An internal communications plan should be a living document that you can review and adapt from time to time, as needed. It’s a roadmap that staff in the IT department can follow and details how and when they need to communicate to the rest of the organization.

Your plan should include:

  • An outline of what you want to communicate
  • Your intended audience(s). For the IT department there could be several audiences such as the entire organization, management only, the executive team, specific work or project teams, specific geographic offices etc.
  • What it is you would like to say to these teams – you should have key messages that you wish to communicate with your audience(s).
  • The tools that you will use to deliver your communications.
  • Who is responsible for the internal communication delivery?
  • When will communication happen? Will it be regular or as needed or a combination of both?

Are the tools you’re using the right ones for the job?

Take a look at the ways you are currently communicating with your organization and be brutally honest: is it what people want? Is it serving its intended purpose?

Are you dumping information on an intranet site that nobody ever reads or doesn’t know where to find new information? Are you sending too many emails? Is the information too technical and full of jargon? Are your videos too long and boring? Or are you not even communicating at all?

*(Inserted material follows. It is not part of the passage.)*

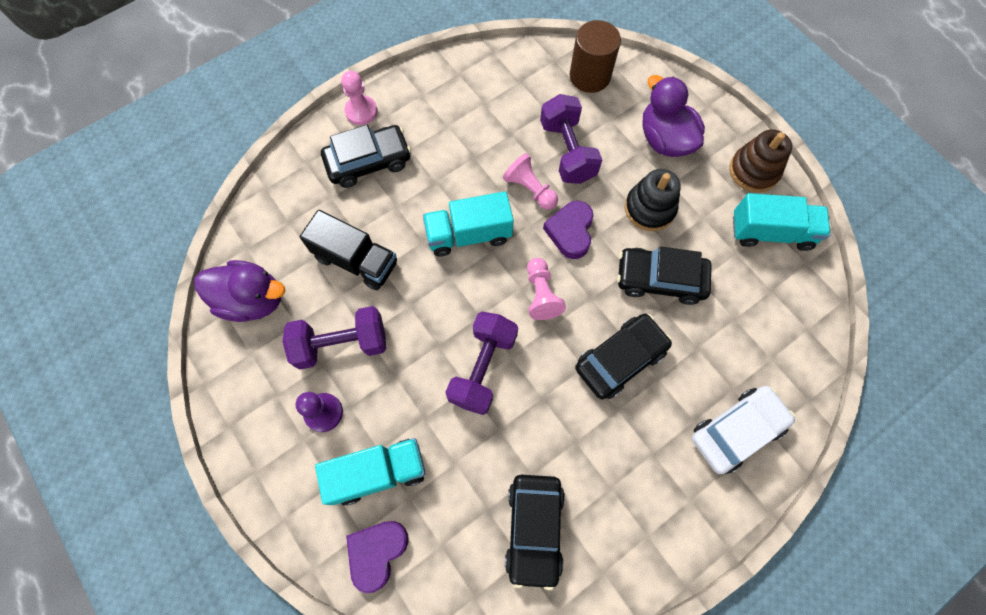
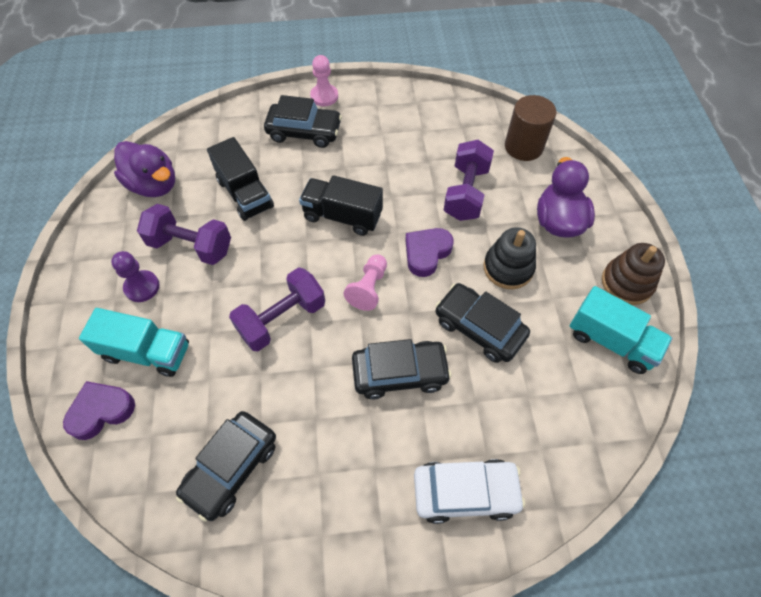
camera: 30 degrees right, 10 degrees down
(469, 234) = (342, 216): turquoise truck -> black truck
(530, 189) = (415, 206): pink pawn -> none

Look at best practices for IT department communication solutions and determine if you have them in your workplace. Some of these include:

  • Self-help portals and easy-to-find FAQs with the most common IT problems/questions relevant to your organization somewhere on your company intranet site.
  • Good, reliable ticketing systems on the helpdesk where all interactions and responses are recorded for each job so a client doesn’t have to repeat themselves and your help desk staff don’t give conflicting pieces of advice. Also having prewritten/automated responses for the sake of consistency and clarity.
  • Use all technologies available such as sending an SMS to employees who work offsite.
  • Video content is king, but don’t overdo it. Nobody will sit through long, boring videos. Short, informative pieces of content is key.
  • Consider investing in an innovative internal communication software system such as DeskAlerts. DeskAlerts can be used to send pop-up notifications to employees’ desktop screens in a disruptive way, bypassing the email system. It’s a great way to get your message across and there are many add-on features such as scrolling ticker tape, corporate screensaver, corporate wallpaper, apps for smartphones and SMS messages that can further enhance your internal communication efforts.

Strive for continuous improvement

When you start rolling out your new internal communications plan, you can’t afford to just rest on your laurels. It can take a bit of trial and error and some fine-tuning to get the mix right.

Your initial fact-finding into the current state of your internal communications in your organization should form a baseline that you can benchmark against. The original questioning that you sent to your employees to gauge their feelings about your IT department’s internal communications can be sent again at later intervals so that you can compare results to determine if there has been an improvement, or, unfortunately, a regression.

With ongoing feedback and data you can strive to continuously improbe your internal communications.